Financial system vulnerabilities in Norway have not changed substantially over the past year. After rising sharply over a long period, commercial and residential property prices are at high levels. Over the past few years, house prices have risen more slowly than income.

“Household debt is high, but debt accumulation is slowing“, says Deputy Governor Jon Nicolaisen.

Jon Nicolaisen

In recent years, the Norwegian authorities have implemented a number of measures to mitigate financial system vulnerabilities. The regulation on new residential mortgage loans, credit registers and new measures targeting the consumer credit market are dampening household debt growth. At the same time, banks’ capital and liquidity requirements have become considerably stricter, and banks have maintained profitability and solvency and have ample access to funding.

The stress test in this Report shows that the banking system as a whole will be able to absorb the losses associated with a downturn in the Norwegian economy.
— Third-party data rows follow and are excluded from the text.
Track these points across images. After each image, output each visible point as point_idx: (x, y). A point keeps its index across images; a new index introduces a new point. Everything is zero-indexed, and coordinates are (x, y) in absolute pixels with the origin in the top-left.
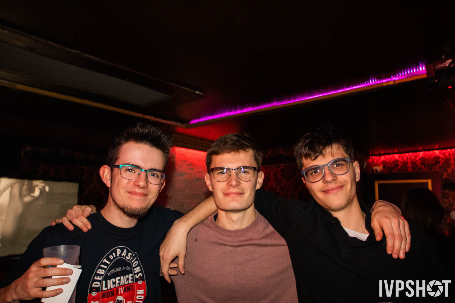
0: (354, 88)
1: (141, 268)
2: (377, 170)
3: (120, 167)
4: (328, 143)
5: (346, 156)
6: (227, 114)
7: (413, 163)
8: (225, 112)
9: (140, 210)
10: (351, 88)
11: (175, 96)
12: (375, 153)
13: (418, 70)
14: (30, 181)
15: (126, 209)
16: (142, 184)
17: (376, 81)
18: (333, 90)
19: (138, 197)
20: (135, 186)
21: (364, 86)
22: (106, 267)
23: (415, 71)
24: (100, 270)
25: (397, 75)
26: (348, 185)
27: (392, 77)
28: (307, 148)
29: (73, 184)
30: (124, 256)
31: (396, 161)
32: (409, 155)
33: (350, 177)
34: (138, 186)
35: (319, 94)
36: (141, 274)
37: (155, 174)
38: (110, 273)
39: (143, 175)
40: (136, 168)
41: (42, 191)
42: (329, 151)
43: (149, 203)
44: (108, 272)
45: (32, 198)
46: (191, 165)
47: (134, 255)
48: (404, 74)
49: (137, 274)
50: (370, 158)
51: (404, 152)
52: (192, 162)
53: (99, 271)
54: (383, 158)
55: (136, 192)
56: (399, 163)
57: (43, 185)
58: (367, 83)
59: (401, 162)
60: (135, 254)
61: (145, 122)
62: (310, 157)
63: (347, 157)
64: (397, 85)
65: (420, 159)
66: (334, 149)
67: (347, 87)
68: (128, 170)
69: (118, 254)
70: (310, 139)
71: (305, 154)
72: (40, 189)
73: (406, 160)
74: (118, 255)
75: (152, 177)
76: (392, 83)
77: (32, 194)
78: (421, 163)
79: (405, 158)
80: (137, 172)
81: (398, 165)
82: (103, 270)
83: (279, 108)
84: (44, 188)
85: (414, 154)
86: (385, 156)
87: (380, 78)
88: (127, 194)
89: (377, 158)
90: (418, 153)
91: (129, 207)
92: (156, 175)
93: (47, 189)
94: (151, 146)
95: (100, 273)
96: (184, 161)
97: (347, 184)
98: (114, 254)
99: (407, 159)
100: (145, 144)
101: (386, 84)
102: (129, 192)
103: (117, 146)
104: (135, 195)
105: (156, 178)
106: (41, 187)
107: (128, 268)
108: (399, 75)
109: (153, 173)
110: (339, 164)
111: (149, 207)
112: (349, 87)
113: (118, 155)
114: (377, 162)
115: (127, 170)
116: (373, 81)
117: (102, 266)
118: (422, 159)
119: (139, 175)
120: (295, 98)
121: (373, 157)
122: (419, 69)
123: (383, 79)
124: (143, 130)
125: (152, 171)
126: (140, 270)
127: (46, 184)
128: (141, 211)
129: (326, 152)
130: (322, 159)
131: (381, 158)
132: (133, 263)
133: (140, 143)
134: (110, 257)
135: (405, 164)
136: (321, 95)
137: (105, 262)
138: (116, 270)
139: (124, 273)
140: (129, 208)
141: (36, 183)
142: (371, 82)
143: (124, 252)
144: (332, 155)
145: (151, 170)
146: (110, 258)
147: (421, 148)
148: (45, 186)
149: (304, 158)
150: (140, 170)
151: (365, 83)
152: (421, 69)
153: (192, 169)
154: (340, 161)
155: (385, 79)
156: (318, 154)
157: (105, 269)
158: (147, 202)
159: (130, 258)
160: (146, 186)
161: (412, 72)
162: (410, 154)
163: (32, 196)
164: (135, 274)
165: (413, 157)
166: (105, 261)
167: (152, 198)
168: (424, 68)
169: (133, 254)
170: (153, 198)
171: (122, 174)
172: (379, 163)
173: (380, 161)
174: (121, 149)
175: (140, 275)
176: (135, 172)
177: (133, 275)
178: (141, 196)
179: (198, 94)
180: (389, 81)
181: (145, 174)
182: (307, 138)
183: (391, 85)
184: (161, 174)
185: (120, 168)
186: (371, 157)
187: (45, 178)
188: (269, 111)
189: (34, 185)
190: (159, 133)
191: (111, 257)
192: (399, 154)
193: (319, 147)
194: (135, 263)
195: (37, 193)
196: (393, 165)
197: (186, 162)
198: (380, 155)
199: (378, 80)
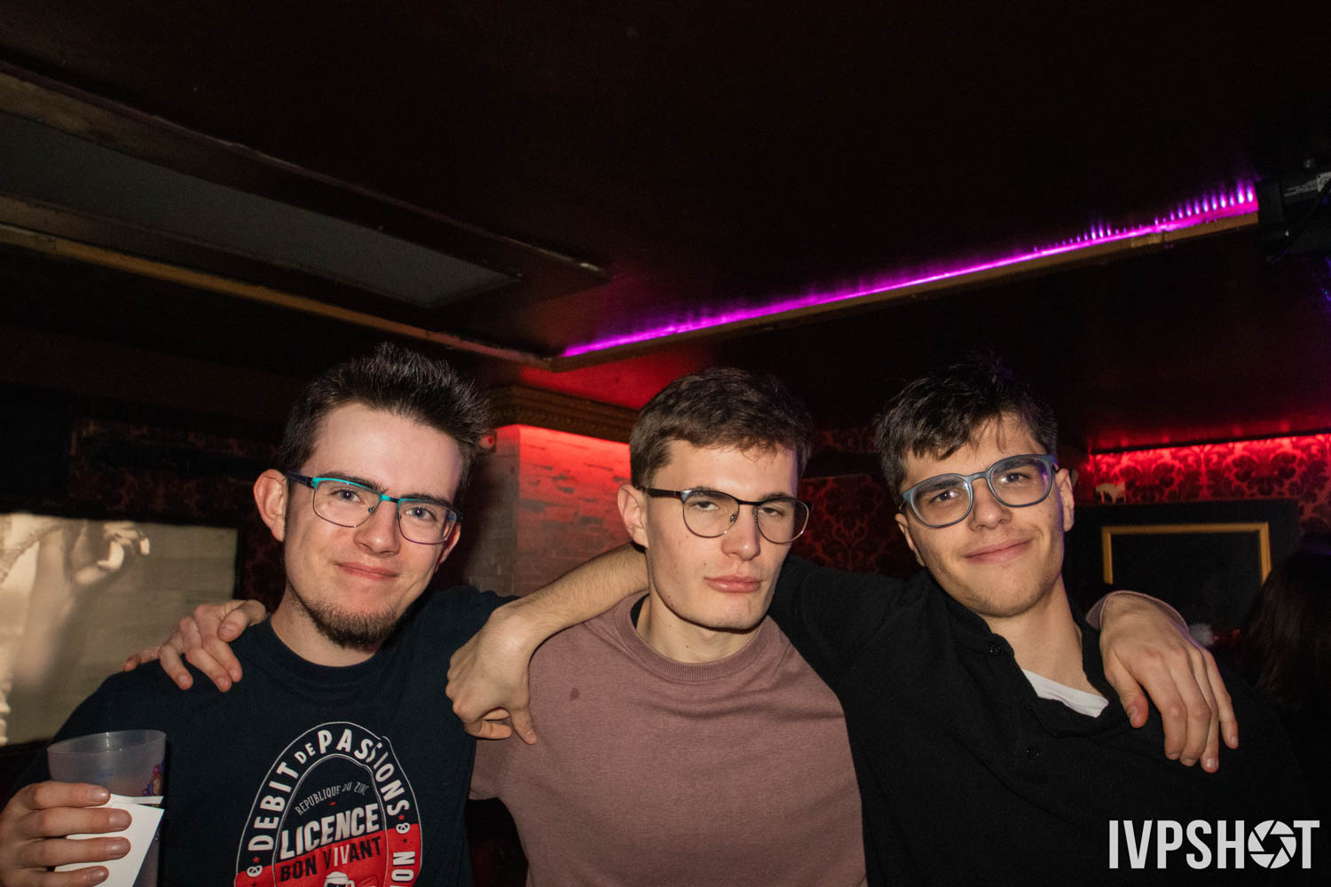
0: (1044, 253)
1: (404, 785)
2: (1108, 497)
3: (313, 485)
4: (988, 407)
5: (1039, 449)
6: (671, 329)
7: (1216, 474)
8: (666, 325)
9: (368, 621)
10: (1036, 255)
11: (520, 275)
12: (1104, 444)
13: (1232, 202)
14: (95, 524)
15: (327, 615)
16: (380, 540)
17: (1109, 233)
18: (985, 262)
19: (366, 582)
20: (359, 548)
21: (1073, 247)
22: (287, 789)
23: (1223, 204)
24: (269, 798)
25: (1172, 218)
26: (1041, 540)
27: (1156, 222)
28: (922, 422)
29: (222, 532)
30: (348, 750)
31: (1166, 469)
32: (1202, 451)
33: (1050, 516)
34: (369, 548)
35: (943, 273)
36: (404, 803)
37: (425, 510)
38: (304, 805)
39: (387, 510)
40: (365, 490)
41: (131, 553)
42: (991, 432)
43: (400, 602)
44: (296, 803)
45: (103, 575)
46: (565, 479)
47: (380, 745)
48: (1193, 212)
49: (394, 802)
50: (1087, 461)
51: (1189, 444)
52: (569, 471)
53: (268, 802)
54: (1126, 460)
55: (360, 564)
56: (1174, 474)
57: (133, 534)
58: (1083, 240)
59: (1180, 469)
60: (384, 742)
61: (403, 344)
62: (931, 451)
63: (1042, 453)
64: (1172, 246)
65: (1235, 462)
66: (1005, 426)
67: (1026, 253)
68: (339, 494)
69: (323, 746)
70: (931, 395)
71: (916, 440)
72: (125, 548)
73: (1195, 465)
74: (323, 750)
75: (416, 520)
76: (1156, 240)
77: (102, 563)
78: (1237, 475)
79: (1191, 459)
80: (366, 502)
81: (1172, 481)
82: (280, 800)
83: (823, 314)
84: (136, 543)
85: (1219, 448)
86: (1133, 453)
87: (1119, 226)
88: (332, 571)
89: (1109, 459)
90: (1231, 445)
91: (334, 613)
92: (429, 512)
93: (145, 546)
94: (417, 421)
95: (272, 807)
96: (545, 467)
97: (1038, 538)
98: (308, 746)
99: (1198, 461)
100: (399, 412)
101: (1140, 244)
102: (340, 565)
103: (312, 413)
104: (357, 573)
105: (429, 524)
106: (128, 542)
107: (361, 788)
108: (1177, 216)
109: (420, 506)
110: (1016, 475)
111: (399, 613)
112: (1032, 252)
113: (312, 441)
114: (1107, 473)
115: (334, 493)
116: (1101, 234)
117: (273, 784)
118: (1240, 462)
119: (373, 511)
120: (871, 284)
121: (1099, 457)
122: (1236, 200)
123: (1129, 230)
124: (395, 368)
125: (414, 502)
126: (402, 791)
127: (141, 533)
128: (371, 627)
129: (982, 433)
130: (968, 457)
131: (1121, 458)
132: (375, 772)
133: (383, 409)
134: (297, 755)
135: (1192, 475)
136: (947, 275)
137: (283, 773)
138: (323, 796)
139: (346, 803)
140: (335, 616)
141: (112, 528)
142: (1094, 236)
143: (343, 739)
144: (1000, 445)
145: (413, 497)
146: (298, 761)
147: (1238, 432)
148: (141, 538)
149: (911, 453)
150: (376, 498)
151: (1079, 240)
152: (1241, 199)
153: (566, 490)
154: (1021, 465)
155: (1137, 228)
156: (956, 442)
157: (285, 795)
158: (393, 599)
159: (369, 755)
160: (395, 549)
161: (1215, 206)
162: (1207, 448)
163: (101, 568)
164: (386, 804)
165: (1215, 458)
166: (283, 768)
167: (411, 584)
168: (1250, 197)
169: (375, 742)
170: (412, 586)
171: (319, 505)
172: (1115, 475)
173: (1117, 469)
174: (323, 423)
175: (403, 807)
176: (362, 502)
177: (379, 806)
178: (376, 579)
179: (587, 269)
180: (1147, 235)
181: (393, 511)
182: (920, 392)
183: (1154, 245)
184: (444, 511)
185: (313, 488)
186: (1091, 457)
187: (138, 514)
188: (794, 321)
189: (106, 536)
190: (446, 381)
191: (300, 757)
192: (1173, 450)
193: (961, 419)
194: (385, 770)
195: (116, 558)
196: (1157, 482)
197: (551, 469)
198: (1119, 451)
199: (1117, 232)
At the same time, banks may still tighten lending, which may amplify the downturn. To counter this, the authorities can reduce the countercyclical capital buffer and allow banks to draw on the remaining buffers.

Global economic uncertainty poses a risk to financial stability in Norway. Events in the international economy and financial markets can spread to Norway, and the impact in Norway may be amplified by domestic financial system vulnerabilities.

“So far, global uncertainties have not had serious consequences for the Norwegian economy, and Norwegian banks have felt little impact, but this situation can change quickly”, says Deputy Governor Nicolaisen.

Climate change and measures to mitigate climate change will affect all segments of the economy and entail risks to financial stability. Changes in climate regulation, new technology and changing investor and consumer preferences may entail a transition risk for the Norwegian economy in the coming years. Central banks and supervisory authorities can, within their mandates, promote financial stability by helping to pave the way for the financial sector to include climate risks in overall risk assessments and communicate relevant information and by ensuring adequate capital to support all risks.